An angel came to my rescue today--not a cherub with wings and a harp. This angel was driving a bulldozer. We'd just been given a dump of garden soil for our raised beds. "Need a hand getting the soil in the beds?" he asked. "Oh yes!" I said, "Thank you so much!" I was ready to kneel down and kiss his dusty steel-toed boots. He was such a deft operator, he hardly spilled a drop of our precious soil. It was a pleasure watching him work from a sweet spot in the shade, especially knowing he saved us about three hours labor. "You don't know how much this means to me," I said. "Well, I do some landscaping part time, so I know you could use my help. It's your lucky day," he said and he was right. My heart was bursting. And I was relieved that we were one step closer to getting our garden ready for planting.

The grade five boys who had committed to helping move the soil were a bit puzzled when they saw almost all the job had been done. "Who did this?" They asked. I told them about the angel in the bulldozer. "There's still lots to do," I said, and we smoothed the beds, put down cardboard in the pathways and started to cover it with mulch. It was so hot I warned the guys to take breaks in the shade and drink lots of water. The boys worked for a half an hour but the heat made them cranky and tired. "Can we have a water fight?" They asked. "Sure!" I said. I'm a firm believer in water fights on hot days. But first I told them they had to put away all the tools. "And don't run with the rake!"
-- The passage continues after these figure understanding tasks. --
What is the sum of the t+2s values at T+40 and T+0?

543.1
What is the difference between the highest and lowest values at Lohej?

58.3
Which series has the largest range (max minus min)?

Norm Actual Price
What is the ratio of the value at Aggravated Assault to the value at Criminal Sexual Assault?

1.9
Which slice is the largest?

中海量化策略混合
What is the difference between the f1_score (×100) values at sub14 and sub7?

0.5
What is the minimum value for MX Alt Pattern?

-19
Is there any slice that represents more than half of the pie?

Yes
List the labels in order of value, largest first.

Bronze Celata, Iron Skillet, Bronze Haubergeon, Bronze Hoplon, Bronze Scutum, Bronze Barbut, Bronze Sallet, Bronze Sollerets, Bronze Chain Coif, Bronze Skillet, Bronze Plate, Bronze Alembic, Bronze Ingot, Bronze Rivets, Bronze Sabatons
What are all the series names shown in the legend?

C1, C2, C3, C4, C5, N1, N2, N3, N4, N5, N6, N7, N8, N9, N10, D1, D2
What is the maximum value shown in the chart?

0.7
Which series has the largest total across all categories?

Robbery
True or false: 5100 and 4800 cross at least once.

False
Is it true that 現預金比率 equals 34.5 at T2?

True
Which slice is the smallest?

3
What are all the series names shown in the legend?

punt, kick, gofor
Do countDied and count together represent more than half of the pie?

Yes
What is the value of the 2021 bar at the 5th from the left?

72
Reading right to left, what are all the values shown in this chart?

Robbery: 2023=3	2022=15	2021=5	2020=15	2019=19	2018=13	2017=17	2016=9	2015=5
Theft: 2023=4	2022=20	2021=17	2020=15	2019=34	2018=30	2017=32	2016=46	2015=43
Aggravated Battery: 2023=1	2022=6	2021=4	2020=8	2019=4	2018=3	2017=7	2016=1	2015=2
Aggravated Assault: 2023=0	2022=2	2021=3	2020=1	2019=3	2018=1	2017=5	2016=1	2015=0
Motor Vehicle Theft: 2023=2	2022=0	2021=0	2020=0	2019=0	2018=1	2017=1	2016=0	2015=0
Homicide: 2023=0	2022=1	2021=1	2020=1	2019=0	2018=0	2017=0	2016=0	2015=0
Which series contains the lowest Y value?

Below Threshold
Another exciting event was the arrival of the Village Vancouver Seed Library for temporary residence at Moberly. Randy Chaterjee kindly offered to deliver the lovely box he crafted and helped stock up with seeds. While I sat in the sun waiting for Randy arrive, a little girl made taught me how to make daisy chains while her brother had his piano lesson. As we made bracelets out of dandelions and daisies, I imagined how we could plant more flowers around Moberly for those lovely big queen bumblebees. Later that night when I sat in my garden after dinner I saw queens foraging  in our  azeleas and rhododendrons. Free from the competing crowd, the large and lovely ladies enjoyed a solitary feed while the lilacs perfumed the air with their old-fashioned sweet scent.